__EXERCISE__:
From the Rick McCarty profile below, set down word for word the passage starting with "Playing career" and going on through "Delta State (Asst.)".

Rick McCarty

Current position
- Title: Head coach
- Team: Abilene Christian
- Conference: WAC
- Record: 201–156

Biographical details
- Born: November 2, 1979 (age 46) Campbellsville, Kentucky, U.S.
- Alma mater: Murray State University Delta State University

Playing career
- 1999–2000: John A. Logan College
- 2001–2002: Murray State
- Position: Pitcher

Coaching career (HC unless noted)
- 2003: Murray State (GA)
- 2004–2008: Delta State (Asst.)
- 2009–2010: Southeast Missouri State (Asst.)
- 2011–2014: Campbell (Asst.)
- 2015: Louisiana Tech (Asst.)
- 2016–2018: Dallas Baptist (Asst.)
- 2019–present: Abilene Christian

Head coaching record
- Overall: 201–156
- Tournaments: NCAA: 0–0

Accomplishments and honors

Championships
- Southland Conference Regular Season (2021); WAC Regular Season (2025);

Awards
- Second Team All-OVC (2001);

= Rick McCarty =

American college baseball coach (born 1979)

__DATASET ENTRIES__:

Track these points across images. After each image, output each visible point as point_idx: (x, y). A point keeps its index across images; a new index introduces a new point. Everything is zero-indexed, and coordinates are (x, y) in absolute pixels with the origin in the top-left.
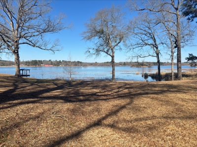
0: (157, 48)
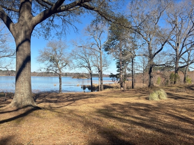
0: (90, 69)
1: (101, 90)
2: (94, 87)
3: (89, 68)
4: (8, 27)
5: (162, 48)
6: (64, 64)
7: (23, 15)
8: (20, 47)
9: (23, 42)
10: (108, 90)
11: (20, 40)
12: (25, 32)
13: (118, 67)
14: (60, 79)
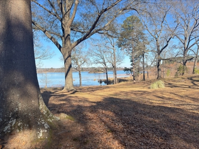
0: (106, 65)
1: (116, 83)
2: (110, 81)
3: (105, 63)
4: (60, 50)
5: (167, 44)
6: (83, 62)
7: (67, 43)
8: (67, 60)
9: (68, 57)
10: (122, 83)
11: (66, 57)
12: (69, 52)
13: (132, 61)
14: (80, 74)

--

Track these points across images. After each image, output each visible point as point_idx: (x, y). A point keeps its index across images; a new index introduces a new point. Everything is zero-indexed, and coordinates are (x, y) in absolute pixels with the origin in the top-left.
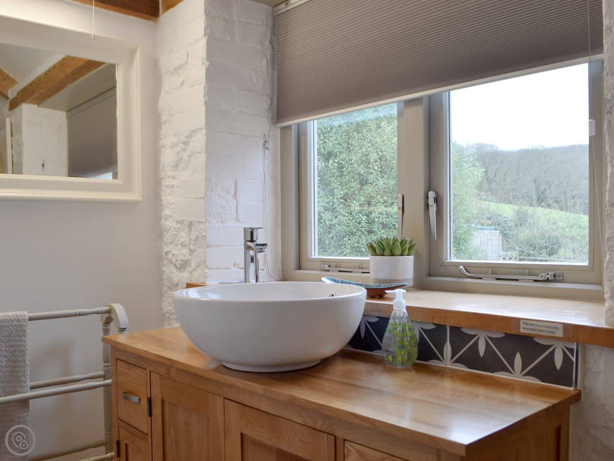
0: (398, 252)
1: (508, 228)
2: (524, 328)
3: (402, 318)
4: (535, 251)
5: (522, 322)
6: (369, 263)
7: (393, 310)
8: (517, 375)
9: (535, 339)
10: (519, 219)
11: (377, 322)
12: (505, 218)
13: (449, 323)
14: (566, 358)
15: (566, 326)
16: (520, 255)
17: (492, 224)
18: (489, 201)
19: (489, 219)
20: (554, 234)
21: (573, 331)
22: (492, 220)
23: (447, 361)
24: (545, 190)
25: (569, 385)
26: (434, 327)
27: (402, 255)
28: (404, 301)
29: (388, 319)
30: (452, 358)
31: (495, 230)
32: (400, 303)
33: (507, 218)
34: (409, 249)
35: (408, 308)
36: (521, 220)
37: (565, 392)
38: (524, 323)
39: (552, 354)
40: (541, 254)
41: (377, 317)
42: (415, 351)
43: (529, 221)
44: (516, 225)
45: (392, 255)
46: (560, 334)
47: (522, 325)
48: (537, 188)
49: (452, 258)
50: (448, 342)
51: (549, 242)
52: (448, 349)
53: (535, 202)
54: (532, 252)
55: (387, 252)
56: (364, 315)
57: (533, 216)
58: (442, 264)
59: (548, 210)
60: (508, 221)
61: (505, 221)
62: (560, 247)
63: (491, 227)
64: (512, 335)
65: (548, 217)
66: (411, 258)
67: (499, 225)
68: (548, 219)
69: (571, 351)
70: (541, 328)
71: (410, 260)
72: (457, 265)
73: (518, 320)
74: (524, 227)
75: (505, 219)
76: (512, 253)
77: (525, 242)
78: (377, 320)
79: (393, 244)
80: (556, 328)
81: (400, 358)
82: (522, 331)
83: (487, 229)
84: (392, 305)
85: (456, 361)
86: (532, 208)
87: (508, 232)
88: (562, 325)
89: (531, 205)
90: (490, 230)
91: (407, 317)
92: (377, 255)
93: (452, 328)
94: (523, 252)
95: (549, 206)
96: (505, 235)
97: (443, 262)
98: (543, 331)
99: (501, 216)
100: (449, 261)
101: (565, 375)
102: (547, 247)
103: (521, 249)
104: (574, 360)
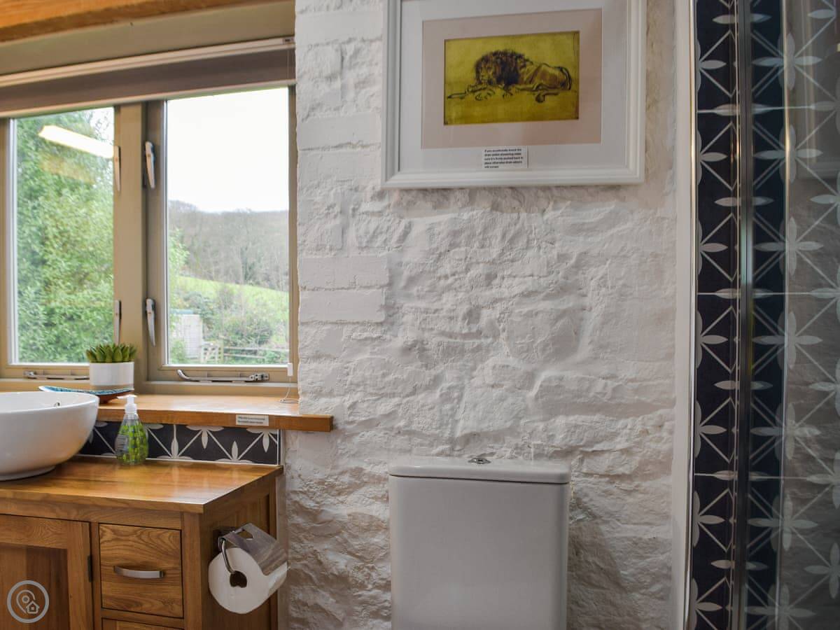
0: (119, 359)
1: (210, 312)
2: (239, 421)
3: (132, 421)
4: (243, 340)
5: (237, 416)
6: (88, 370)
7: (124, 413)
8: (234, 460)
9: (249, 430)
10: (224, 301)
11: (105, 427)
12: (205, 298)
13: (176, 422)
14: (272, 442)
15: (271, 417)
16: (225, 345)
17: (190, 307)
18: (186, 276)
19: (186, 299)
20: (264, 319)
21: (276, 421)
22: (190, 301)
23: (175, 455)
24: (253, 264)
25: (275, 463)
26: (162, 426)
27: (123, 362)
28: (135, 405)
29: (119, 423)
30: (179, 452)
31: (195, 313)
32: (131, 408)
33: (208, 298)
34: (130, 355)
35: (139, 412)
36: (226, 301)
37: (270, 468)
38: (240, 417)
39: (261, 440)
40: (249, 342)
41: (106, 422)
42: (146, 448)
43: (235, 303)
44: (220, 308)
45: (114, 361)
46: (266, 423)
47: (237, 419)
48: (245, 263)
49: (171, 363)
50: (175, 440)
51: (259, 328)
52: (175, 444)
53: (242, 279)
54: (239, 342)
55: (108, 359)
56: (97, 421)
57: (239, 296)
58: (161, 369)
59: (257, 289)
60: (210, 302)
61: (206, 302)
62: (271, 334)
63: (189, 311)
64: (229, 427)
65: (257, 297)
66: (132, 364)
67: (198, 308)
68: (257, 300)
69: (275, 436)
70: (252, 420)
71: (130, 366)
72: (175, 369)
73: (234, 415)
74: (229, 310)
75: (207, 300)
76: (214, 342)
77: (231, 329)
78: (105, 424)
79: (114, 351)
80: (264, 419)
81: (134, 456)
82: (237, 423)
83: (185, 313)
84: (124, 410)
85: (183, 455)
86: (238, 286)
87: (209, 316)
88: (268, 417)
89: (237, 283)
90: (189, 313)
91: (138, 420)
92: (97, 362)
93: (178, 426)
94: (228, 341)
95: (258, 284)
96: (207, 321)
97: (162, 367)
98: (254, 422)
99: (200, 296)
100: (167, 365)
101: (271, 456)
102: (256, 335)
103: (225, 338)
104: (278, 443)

==

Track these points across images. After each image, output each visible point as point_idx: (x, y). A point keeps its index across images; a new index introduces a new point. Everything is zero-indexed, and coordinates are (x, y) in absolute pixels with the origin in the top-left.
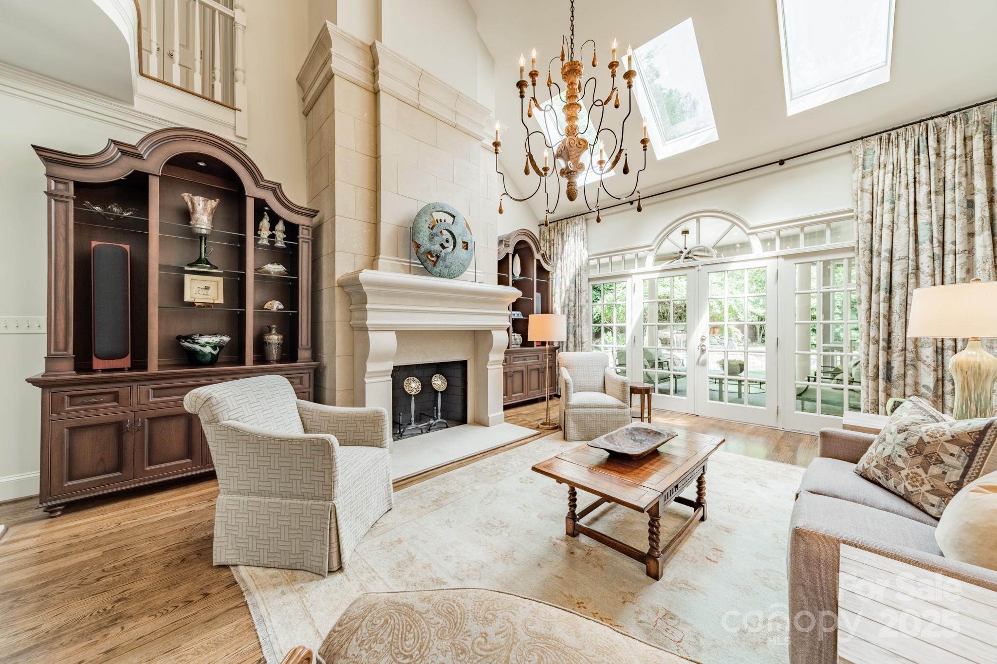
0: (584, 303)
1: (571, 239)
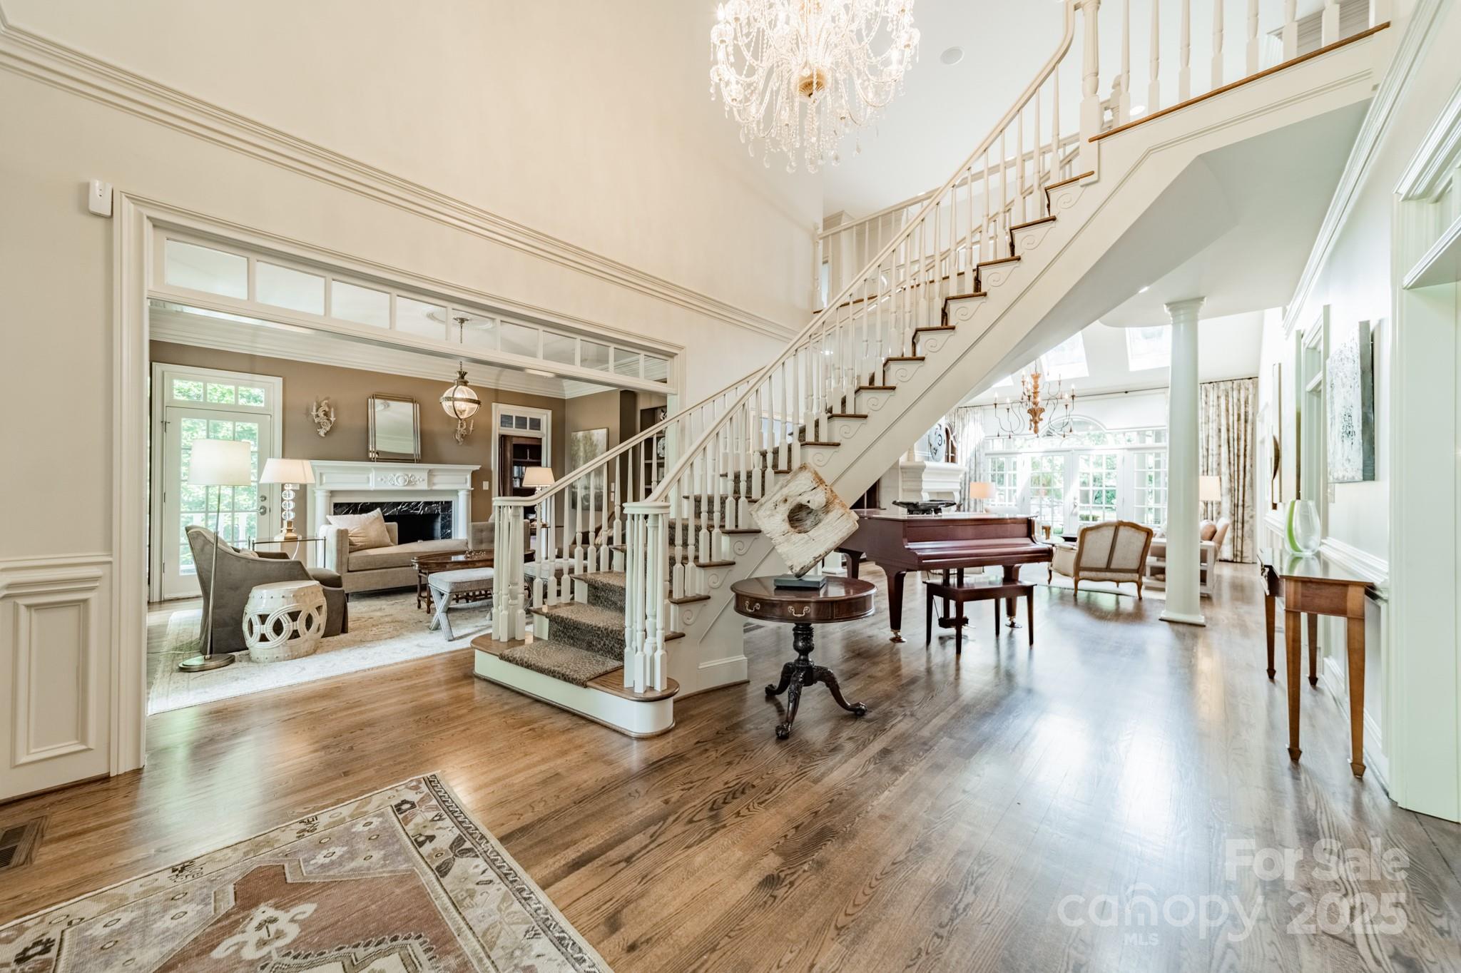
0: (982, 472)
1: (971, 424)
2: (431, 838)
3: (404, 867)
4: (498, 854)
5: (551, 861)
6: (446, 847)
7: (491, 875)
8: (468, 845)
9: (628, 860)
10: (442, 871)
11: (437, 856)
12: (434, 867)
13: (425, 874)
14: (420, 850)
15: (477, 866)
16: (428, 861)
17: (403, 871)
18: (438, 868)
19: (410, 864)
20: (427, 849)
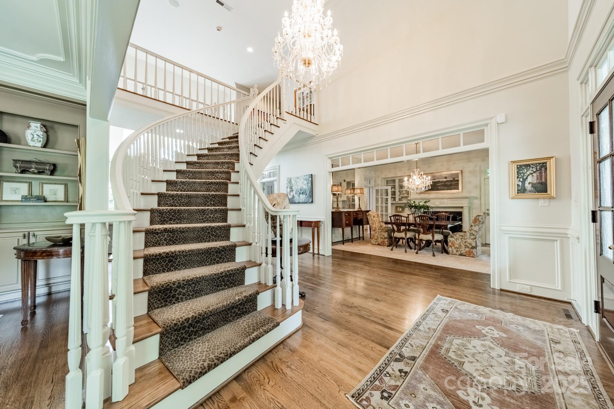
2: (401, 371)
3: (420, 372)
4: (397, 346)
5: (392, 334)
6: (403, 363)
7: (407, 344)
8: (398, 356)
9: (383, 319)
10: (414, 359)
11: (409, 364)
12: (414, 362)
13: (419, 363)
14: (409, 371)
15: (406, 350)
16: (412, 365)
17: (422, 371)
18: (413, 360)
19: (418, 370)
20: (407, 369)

__ANSWER TO THIS PROBLEM__:
Playing career
- 1999–2000: John A. Logan College
- 2001–2002: Murray State
- Position: Pitcher

Coaching career (HC unless noted)
- 2003: Murray State (GA)
- 2004–2008: Delta State (Asst.)